Stored data entries
---*---

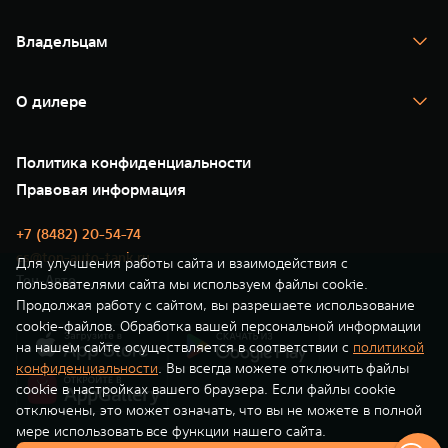
TANK 700
WEY 80
WEY 80 Лаундж
Спецпредложения
Тест-драйв
Масштаб возможностей
Масштаб возможностей
Владельцам
TANK Финансы
от 6 449 000 ₽
от 8 099 000 ₽
TANK Кредит
Гарантия
TANK Лизинг
Помощь на дороге
Корпоративным клиентам
О дилере
Новые цифровые сервисы TANK
Зарядные станции
Подписки
О нас
Специальные предложения
35 лет GWM
Сервис
Политика конфиденциальности
GWM ТЕХ ДЕНЬ
Нулевое ТО
Новости
Правовая информация
Моторные масла
+7 (8482) 20-54-74
cs@ton-auto-tank.ru
Для улучшения работы сайта и взаимодействия с
Тон-Авто
пользователями сайта мы используем файлы cookie.
Продолжая работу с сайтом, вы разрешаете использование
cookie-файлов. Обработка вашей персональной информации
на нашем сайте осуществляется в соответствии с
политикой
конфиденциальности
. Вы всегда можете отключить файлы
cookie в настройках вашего браузера. Если файлы cookie
отключены, это может означать, что вы не можете в полной
мере использовать все функции нашего сайта.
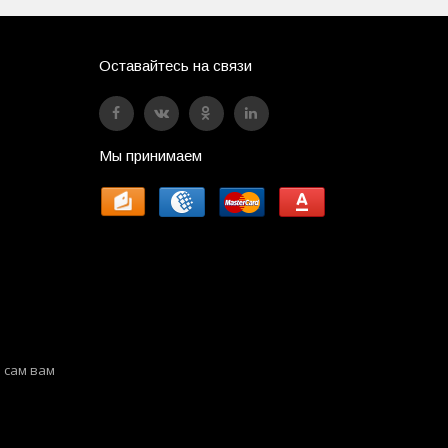
Оставайтесь на связи
Мы принимаем
 сам вам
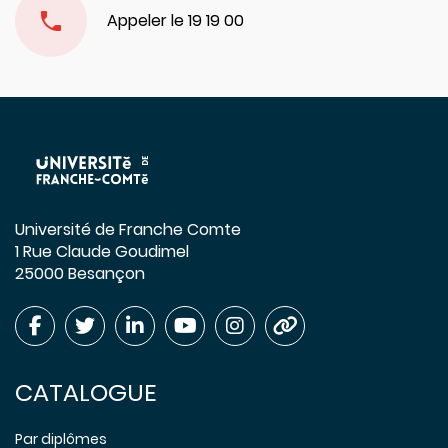
Appeler le 19 19 00
Université de Franche Comte
1 Rue Claude Goudimel
25000 Besançon
CATALOGUE
Par diplômes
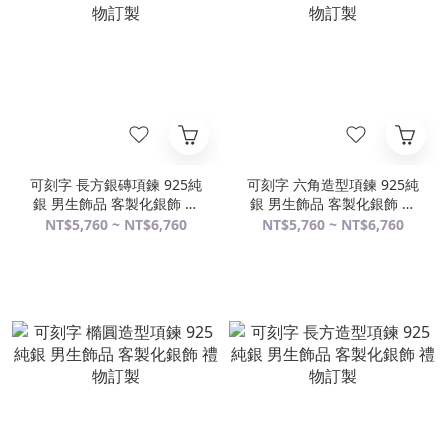
可刻字 長方銀磚項鍊 925純
可刻字 六角造型項鍊 925純
銀 男生飾品 客製化銀飾 禮
銀 男生飾品 客製化銀飾 禮
物訂製
物訂製
NT$5,760 ~ NT$6,760
NT$5,760 ~ NT$6,760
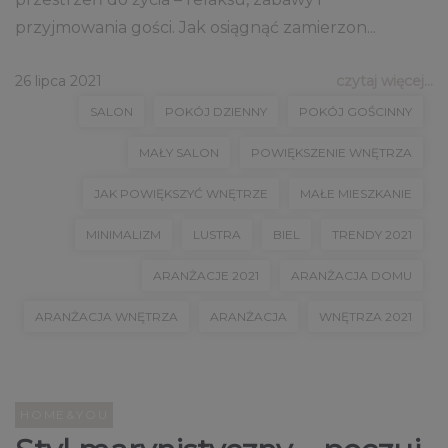
przyjmowania gości. Jak osiągnąć zamierzon...
26 lipca 2021
czytaj więcej...
SALON
POKÓJ DZIENNY
POKÓJ GOŚCINNY
MAŁY SALON
POWIĘKSZENIE WNĘTRZA
JAK POWIĘKSZYĆ WNĘTRZE
MAŁE MIESZKANIE
MINIMALIZM
LUSTRA
BIEL
TRENDY 2021
ARANŻACJE 2021
ARANŻACJA DOMU
ARANŻACJA WNĘTRZA
ARANŻACJA
WNĘTRZA 2021
HOME&YOU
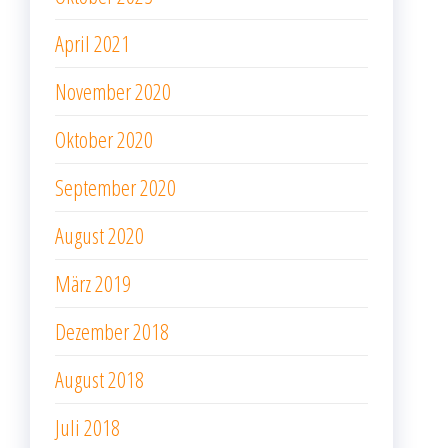
April 2021
November 2020
Oktober 2020
September 2020
August 2020
März 2019
Dezember 2018
August 2018
Juli 2018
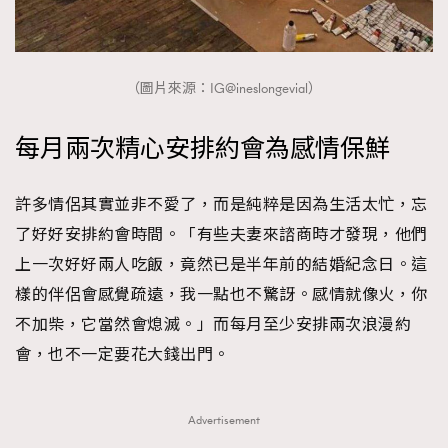
（圖片來源：IG@ineslongevial）
每月兩次精心安排約會為感情保鮮
許多情侶其實並非不愛了，而是純粹是因為生活太忙，忘
了好好安排約會時間。「有些夫妻來諮商時才發現，他們
上一次好好兩人吃飯，竟然已是半年前的結婚紀念日。這
樣的伴侶會感覺疏遠，我一點也不驚訝。感情就像火，你
不加柴，它當然會熄滅。」而每月至少安排兩次浪漫約
會，也不一定要花大錢出門。
Advertisement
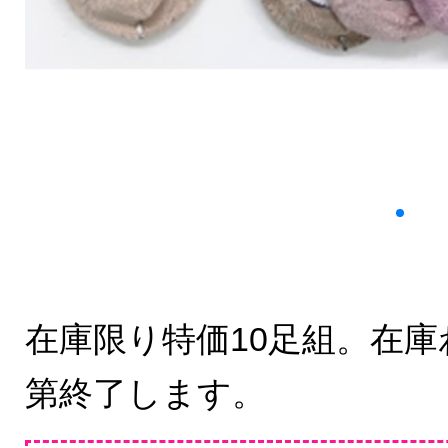
在庫限り特価10足組。在
第終了します。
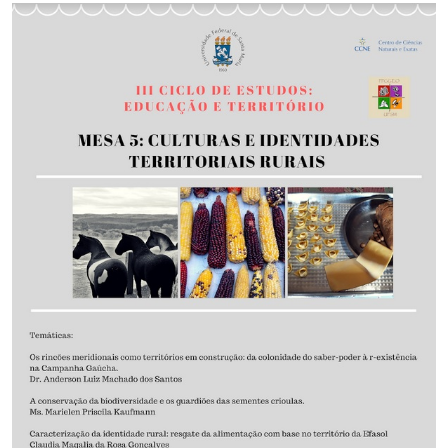
Ministério da Cidadania
Ministério da Saúde
Ministério de Minas e Energia
Ministério da Ciência, Tecnologia, Inovações e Comunicações
Ministério do Meio Ambiente
Ministério do Turismo
Ministério do Desenvolvimento Regional
Controladoria-Geral da União
Ministério da Mulher, da Família e dos Direitos Humanos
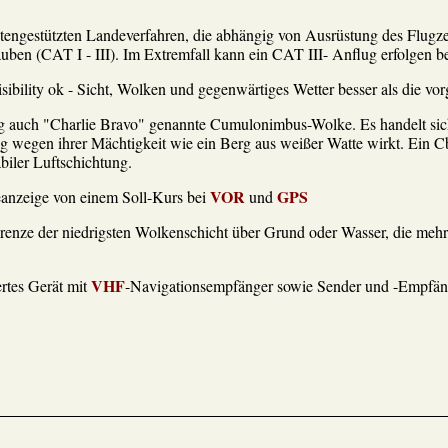
tengestützten Landeverfahren, die abhängig von Ausrüstung des Flugze
lauben (CAT I - III). Im Extremfall kann ein CAT III- Anflug erfolgen b
ibility ok - Sicht, Wolken und gegenwärtiges Wetter besser als die v
g auch "Charlie Bravo" genannte Cumulonimbus-Wolke. Es handelt sic
g wegen ihrer Mächtigkeit wie ein Berg aus weißer Watte wirkt. Ein Cb
iler Luftschichtung.
VOR
GPS
eanzeige von einem Soll-Kurs bei
und
nze der niedrigsten Wolkenschicht über Grund oder Wasser, die mehr 
VHF
rtes Gerät mit
-Navigationsempfänger sowie Sender und -Empfän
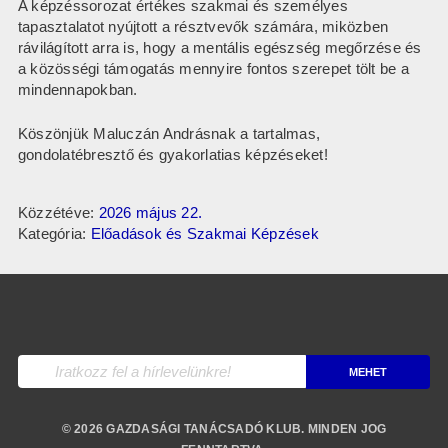
A képzéssorozat értékes szakmai és személyes
tapasztalatot nyújtott a résztvevők számára, miközben
rávilágított arra is, hogy a mentális egészség megőrzése és
a közösségi támogatás mennyire fontos szerepet tölt be a
mindennapokban.
Köszönjük Maluczán Andrásnak a tartalmas,
gondolatébresztő és gyakorlatias képzéseket!
Közzétéve:
2026 május 22.
Kategória:
Előadások és Szakmai Képzések
© 2026 GAZDASÁGI TANÁCSADÓ KLUB. MINDEN JOG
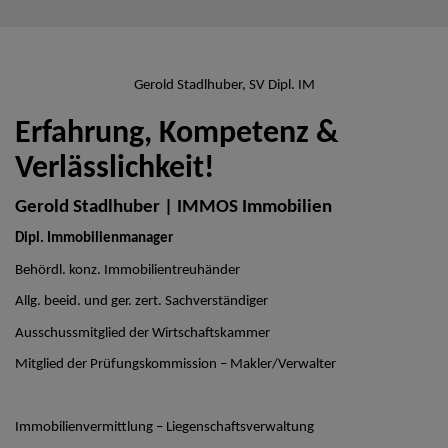
Gerold Stadlhuber, SV Dipl. IM
Erfahrung, Kompetenz &
Verlässlichkeit!
Gerold Stadlhuber | IMMOS Immobilien
Dipl. Immobilienmanager
Behördl. konz. Immobilientreuhänder
Allg. beeid. und ger. zert. Sachverständiger
Ausschussmitglied der Wirtschaftskammer
Mitglied der Prüfungskommission – Makler/Verwalter
Immobilienvermittlung – Liegenschaftsverwaltung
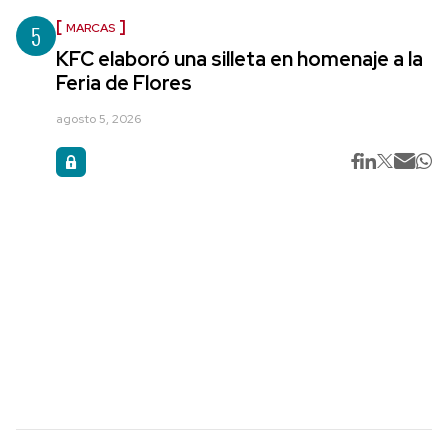
5
MARCAS
KFC elaboró una silleta en homenaje a la
Feria de Flores
agosto 5, 2026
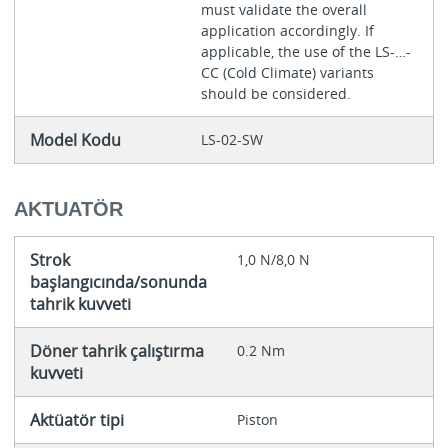
must validate the overall
application accordingly. If
applicable, the use of the LS-…-
CC (Cold Climate) variants
should be considered.
Model Kodu
LS-02-SW
AKTUATÖR
Strok
1,0 N/8,0 N
başlangıcında/sonunda
tahrik kuvveti
Döner tahrik çalıştırma
0.2 Nm
kuvveti
Aktüatör tipi
Piston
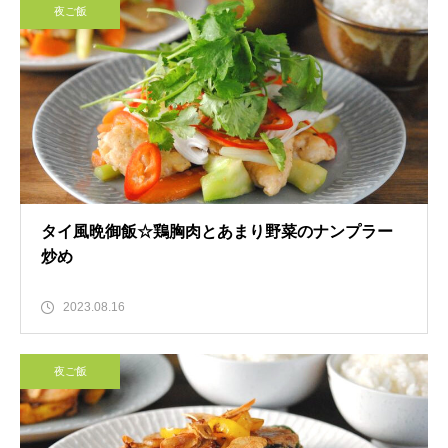
夜ご飯
タイ風晩御飯☆鶏胸肉とあまり野菜のナンプラー
炒め
2023.08.16
夜ご飯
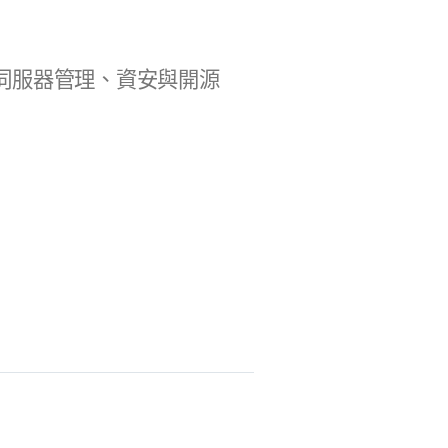
b 開發、伺服器管理、資安與開源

---*---

__WORK TO COMPLETE__.
Repeat everything from the start of the items down through the line containing "GWM ТЕХ ДЕНЬ", keeping every line as it appears. Leave the pictures out of your answer.

__ANSWER__.
TANK 700
WEY 80
WEY 80 Лаундж
Спецпредложения
Тест-драйв
Масштаб возможностей
Масштаб возможностей
Владельцам
TANK Финансы
от 6 449 000 ₽
от 8 099 000 ₽
TANK Кредит
Гарантия
TANK Лизинг
Помощь на дороге
Корпоративным клиентам
О дилере
Новые цифровые сервисы TANK
Зарядные станции
Подписки
О нас
Специальные предложения
35 лет GWM
Сервис
Политика конфиденциальности
GWM ТЕХ ДЕНЬ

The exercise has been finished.